Date of Award

Fall 12-7-2018

Degree Type

Dissertation

Degree Name

Doctor of Philosophy (PhD)

School

Humanities

Committee Chair

Dr. Andrew Wiest

Committee Chair School

Humanities

Committee Member 2

Dr. Kyle Zelner

Committee Member 2 School

Humanities

Committee Member 3

Dr. Andrew Haley

Committee Member 3 School

Humanities

Committee Member 4

Dr. Heather Stur

Committee Member 4 School

Humanities

Committee Member 5

Dr. David Davies

Committee Member 5 School

Communication

Abstract

Between the Spanish-American War and World War II, the United States Marine Corps institutionalized the use of public relations and publicity to craft an elite military identity and to endear the Corps to the American public.

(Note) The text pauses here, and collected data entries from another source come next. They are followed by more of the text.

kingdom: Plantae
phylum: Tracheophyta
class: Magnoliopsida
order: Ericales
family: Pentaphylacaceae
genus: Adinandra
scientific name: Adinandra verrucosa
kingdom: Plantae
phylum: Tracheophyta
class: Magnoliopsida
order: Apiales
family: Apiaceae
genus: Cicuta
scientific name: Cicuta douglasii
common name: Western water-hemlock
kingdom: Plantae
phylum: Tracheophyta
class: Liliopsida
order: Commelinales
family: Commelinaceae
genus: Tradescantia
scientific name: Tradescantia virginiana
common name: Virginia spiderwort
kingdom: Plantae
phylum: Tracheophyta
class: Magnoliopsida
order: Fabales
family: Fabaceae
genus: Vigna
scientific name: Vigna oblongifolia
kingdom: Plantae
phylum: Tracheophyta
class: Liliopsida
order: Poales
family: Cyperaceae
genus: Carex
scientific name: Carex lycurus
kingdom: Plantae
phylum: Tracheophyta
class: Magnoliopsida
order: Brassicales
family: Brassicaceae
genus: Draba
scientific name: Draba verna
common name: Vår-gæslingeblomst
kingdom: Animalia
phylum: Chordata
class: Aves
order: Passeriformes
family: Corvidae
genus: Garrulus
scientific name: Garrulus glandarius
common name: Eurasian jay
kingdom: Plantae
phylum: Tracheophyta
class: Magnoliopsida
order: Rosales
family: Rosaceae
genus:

The Marine Corps adapted this approach in the wake of threats to its existence and as the service benefited from the power of a sensationalist press in the early twentieth century. Fundamental to the Corps’ public relations strategy from 1898 to 1945 was the employment of community-level public relations through the use of “human interest” stories, a practice that brought the stories of Marines to their hometowns. That the Marine Corps focused much of its publicity on the experiences of individual Marines from the turn of the twentieth century through World War II is often overlooked.

During the interwar period, Major General Commandant John A. Lejeune served to legitimize the Marine Corps’ position in the military establishment and in front of the American public. Lejeune applied progressive principles of education, professionalization, and public relations in order to assure that the Marine Corps survived the post-World War I downturn in funding. Lejeune also helped to establish Marine Corps alumni groups like the Marine Corps Association and created lasting traditions such as the birthday celebration, which helped to ensure that even when Marines left the service, they still had an important role in supporting the Corps. Lejeune’s eight-year tenure as commandant established lasting policies and the interwar commandants who succeeded Lejeune secured his legacy through reinforcing and even expanding his reforms.

Many historians argue that the Marine Corps’ survival and public endearment in the twentieth century was rooted in its military actions in World War I and World War II. However, it was the early institutionalization of the Corps’ public relations efforts that provided consistent community-level support for the Corps during and between these wars. From the “follow-up” book in Chicago in 1907 to “Joe Blow” stories in World War II, the Marine Corps demonstrated a clear understanding of the need to bring the stories of Marines to their hometowns in order to effectively establish a lasting public image.